Reference: “Effect of Medical Marijuana Card Ownership on Pain, Insomnia, and Affective Disorder Symptoms in Adults: A Randomized Clinical Trial” by Jodi M. Gilman, PhD; Randi M. Schuster, PhD; Kevin W. Potter, PhD; William Schmitt, BA; Grace Wheeler, BA; Gladys N. Pachas, MD; Sarah Hickey, BSN; Megan E. Cooke, PhD; Alyson Dechert, BA; Rachel Plummer, BA; Brenden Tervo-Clemmens, PhD; David A. Schoenfeld, PhD and A. Eden Evins, MD, MPH, 18 March 2022, JAMA Network Open.
Gilman is associate professor of Psychiatry at Harvard Medical School (HMS). Senior author A. Eden Evins, MD, is the Cox Family Professor of Psychiatry at HMS.
The study was funded by the National Institute on Drug Abuse (NIDA).
I believe that this article is disinformation and serves a hidden political purpose.
“The study was funded by the National Institute on Drug Abuse (NIDA).”
When tobacco researchers claimed there were health benefits to smoking cigarettes, few believed them because most knew from personal experience this could not be true.

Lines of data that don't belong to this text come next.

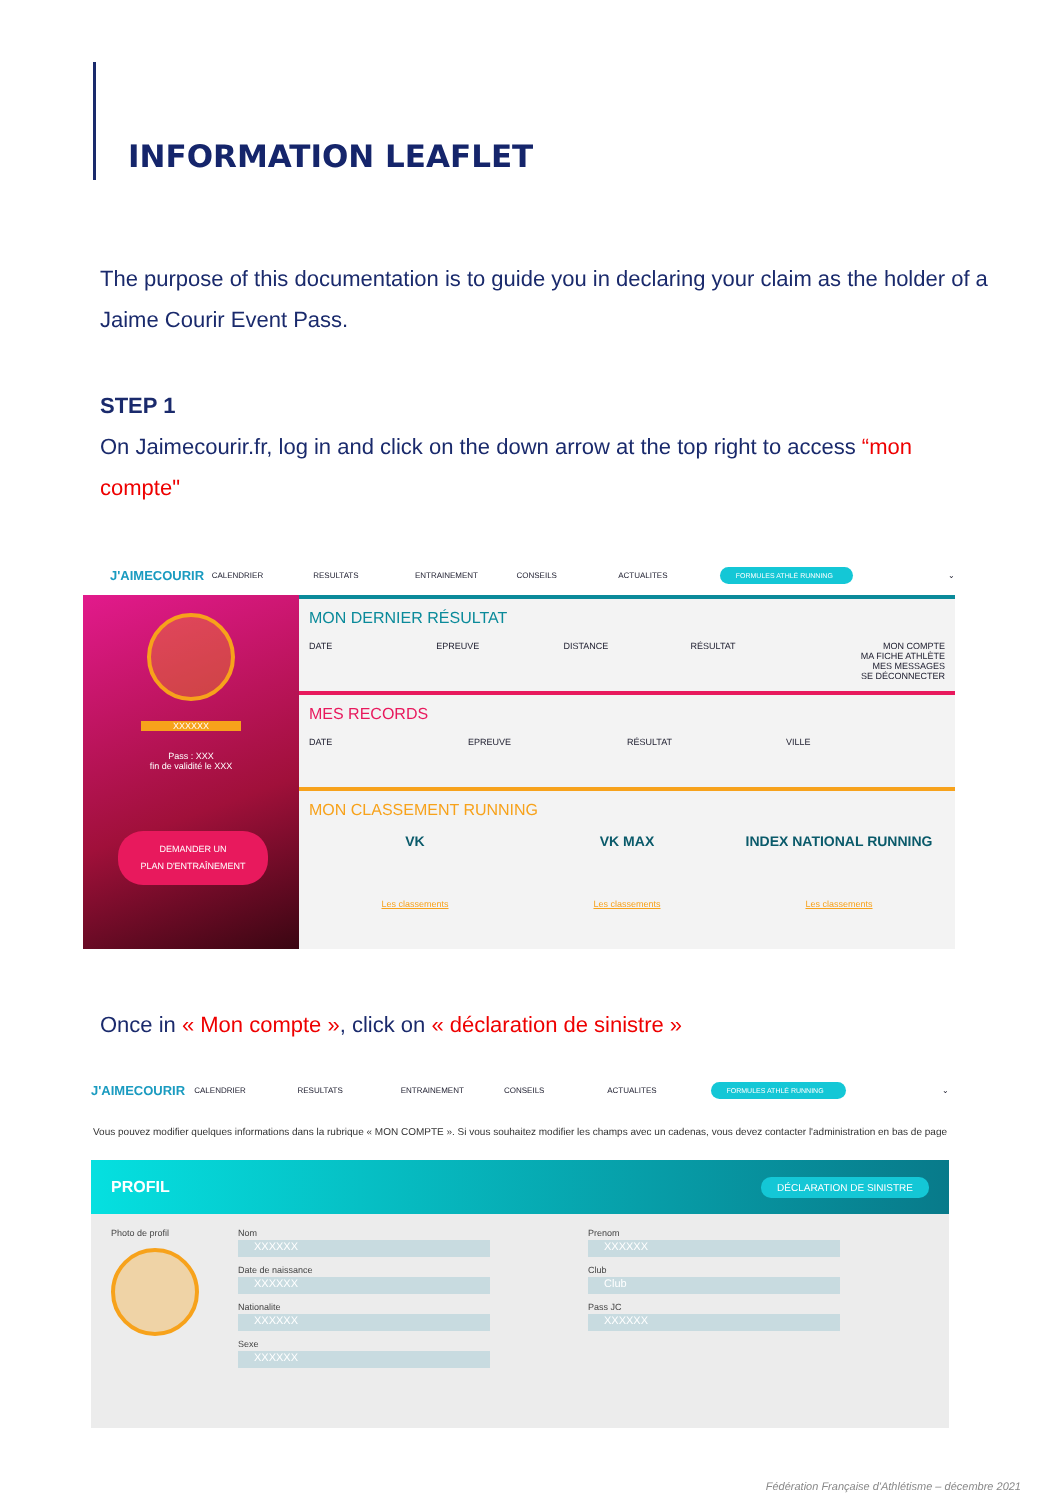INFORMATION LEAFLET
The purpose of this documentation is to guide you in declaring your claim as the holder of a Jaime Courir Event Pass.
STEP 1
On Jaimecourir.fr, log in and click on the down arrow at the top right to access “mon compte"
J'AIMECOURIR CALENDRIER RESULTATS ENTRAINEMENT CONSEILS ACTUALITES FORMULES ATHLÉ RUNNING ⌄
XXXXXX
Pass : XXX
fin de validité le XXX
DEMANDER UN
PLAN D'ENTRAÎNEMENT
MON DERNIER RÉSULTAT
DATE EPREUVE DISTANCE RÉSULTAT MON COMPTE
MA FICHE ATHLÈTE
MES MESSAGES
SE DÉCONNECTER
MES RECORDS
DATE EPREUVE RÉSULTAT VILLE
MON CLASSEMENT RUNNING
VK VK MAX INDEX NATIONAL RUNNING
Les classements Les classements Les classements
Once in « Mon compte », click on « déclaration de sinistre »
J'AIMECOURIR CALENDRIER RESULTATS ENTRAINEMENT CONSEILS ACTUALITES FORMULES ATHLÉ RUNNING ⌄
Vous pouvez modifier quelques informations dans la rubrique « MON COMPTE ». Si vous souhaitez modifier les champs avec un cadenas, vous devez contacter l'administration en bas de page
PROFIL DÉCLARATION DE SINISTRE
Photo de profil Nom
XXXXXX
Date de naissance
XXXXXX
Nationalite
XXXXXX
Sexe
XXXXXX
Prenom
XXXXXX
Club
Club
Pass JC
XXXXXX
Fédération Française d'Athlétisme – décembre 2021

When NIDA funds research to “prove” there are dangers to smoking cannabis, people who have had personal experience of it see exaggerated, unscientific nonsense. But then, we’re talking NIDA so ….
“…cannabis use disorder symptoms include the need for more cannabis to overcome drug tolerance, and continued use despite physical or psychological problems caused by the cannabis.”
Here is a made-up “disorder” from psychiatry. What exactly are the physical or psychological problems purportedly caused by cannabis? (Because non-NIDA research outside the US is finding it is useful treating such problems.) According to the DSM, symptoms of dependency on THC and withdrawal signs include anxiety, irritability, depression, depersonalization, restlessness, disturbed sleep, gastrointestinal problems, and decreased appetite — virtually the same symptoms I get watching the TV news.
Remember, NIDA research on monkeys in the ’70s “proved” that marijuana kills brain cells. Proved it with solid data and x-ray pics. Incontrovertibly. But it turned out, the monkeys were slowly asphyxiated due to faulty experimental protocols — the public had to wait 20 years for that important info to be declassified. Now, why would an agency of the US government want to hide that from the public while bruiting about the “dangers” of cannabis?